O direito de escolher a hora é uma competência nacional. A nova proposta de diretiva prevê que, atendendo ao princípio da subsidiariedade, cada Estado-Membro é livre de manter a hora de verão ou de inverno durante todo o ano. O risco é que, se todos os países não chegarem a um acordo unânime sobre o alinhamento do tempo, assegurando assim o mesmo nível de harmonização atualmente existente, os custos decorrentes da diferença entre os países teriam um impacto grave no mercado interno (fragmentação), o que criaria mais problemas do que benefícios. A Comissão reconhece este problema na sua avaliação de impacto e o CESE considera necessário alcançar um maior consenso antes da apresentação oficial da proposta da Comissão.

3.5.2.

A própria Comissão salienta que a iniciativa assenta numa série de estudos — contraditórios ou não conclusivos — realizados por várias associações e Estados-Membros.

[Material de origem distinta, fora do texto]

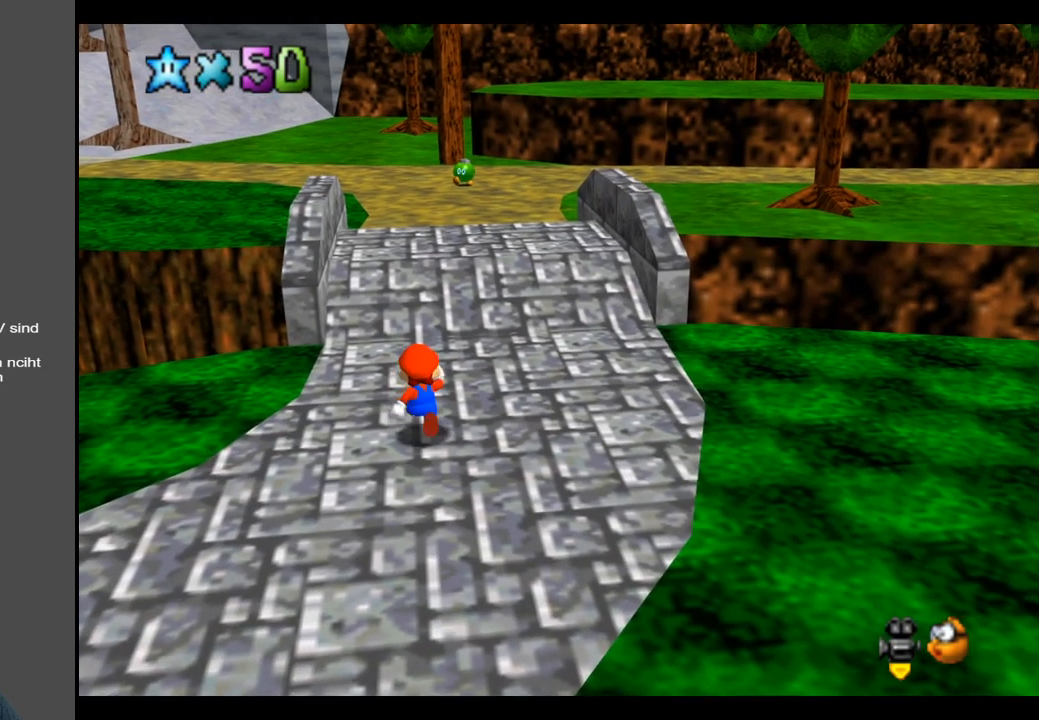
{"buttons": [], "left_stick": "up", "right_stick": "center", "events": [[183, "L2", "down"], [200, "A", "down"], [350, "A", "up"], [367, "L2", "up"]]}
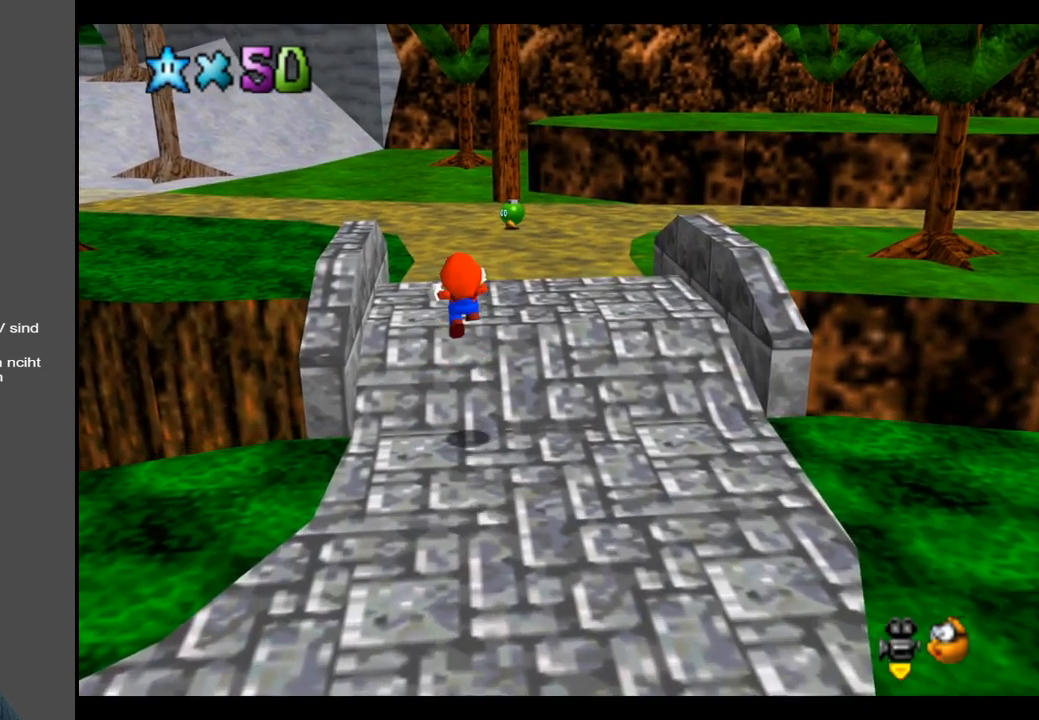
{"buttons": [], "left_stick": "up-right", "right_stick": "center", "events": [[83, "B", "down"], [233, "B", "up"], [250, "left_stick", "up-right"]]}
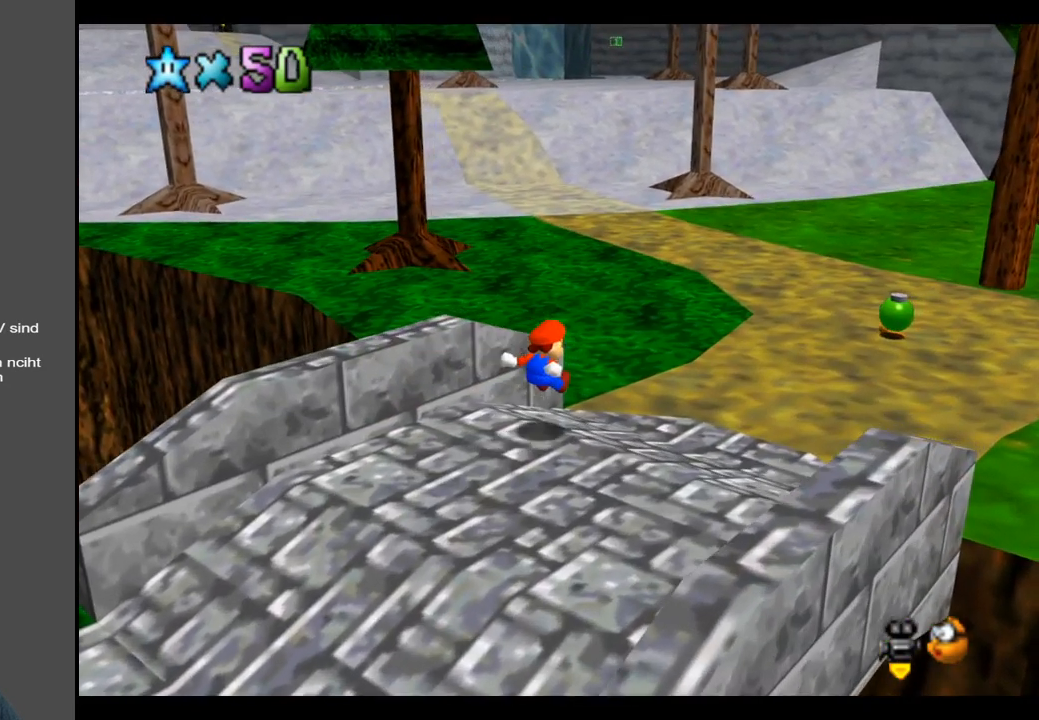
{"buttons": ["L2"], "left_stick": "up", "right_stick": "center", "events": [[367, "left_stick", "up"], [450, "L2", "down"]]}
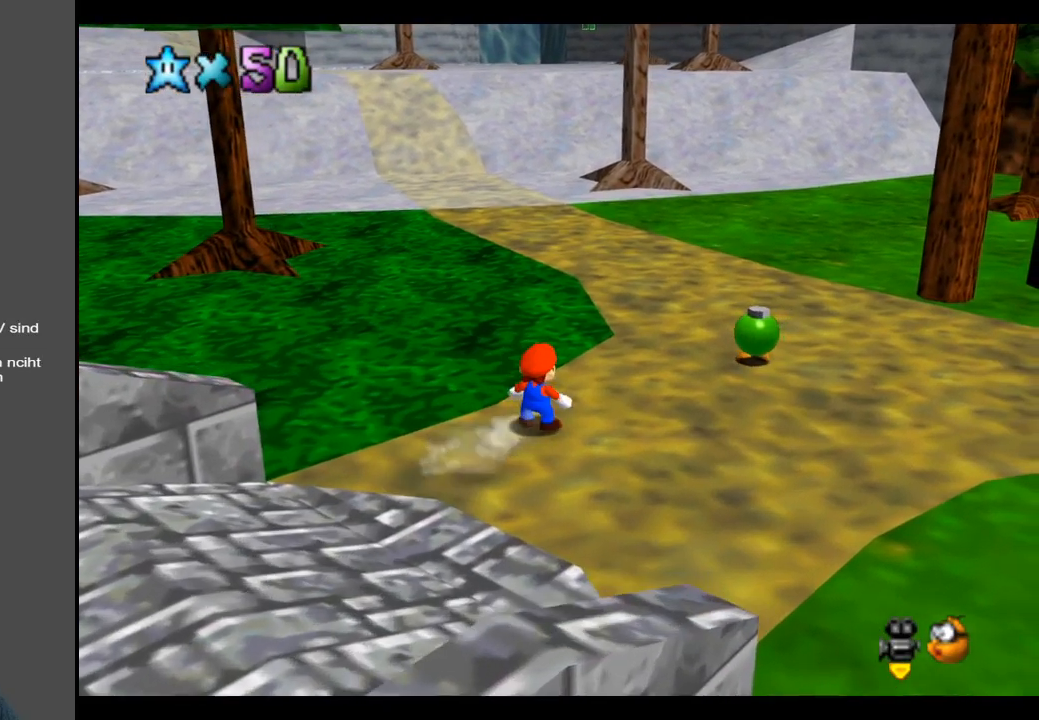
{"buttons": [], "left_stick": "up", "right_stick": "center", "events": [[83, "A", "down"], [133, "L2", "up"], [217, "A", "up"]]}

O CESE recomenda que se lance uma avaliação de impacto mais aprofundada, com a participação de todos os setores económicos e sociais, em todos os países da UE, a fim de poder compreender qual o sistema mais adequado.

3.6.

A adaptação tecnológica dos sistemas a nível mundial tem um custo económico evidente para as empresas e os governos, além de poder ter impacto nas pessoas. Acresce que, antes da entrada em vigor deste sistema e a fim de assegurar a sua aplicação efetiva, é necessário testar as TIC durante um longo período.

3.7.

Embora a Comissão introduza um mecanismo para avaliar o impacto da diretiva (em 2024), o Comité salienta que os custos associados à mudança da hora são bastante elevados. Por este motivo, é irrealista imaginar que, no caso de uma avaliação de impacto negativa, seria possível reverter com celeridade o sistema, tendo em conta que tal acarretaria custos económicos e prejudicaria a credibilidade das instituições europeias.

Bruxelas, 17 de outubro de 2018.

O Presidente do Comité Económico e Social Europeu

Luca JAHIER


(1)  Estudo realizado em nome da DG MOVE pela ICF International: «The application of summer time in Europe» [A aplicação da hora de verão na Europa], 19 de setembro de 2014.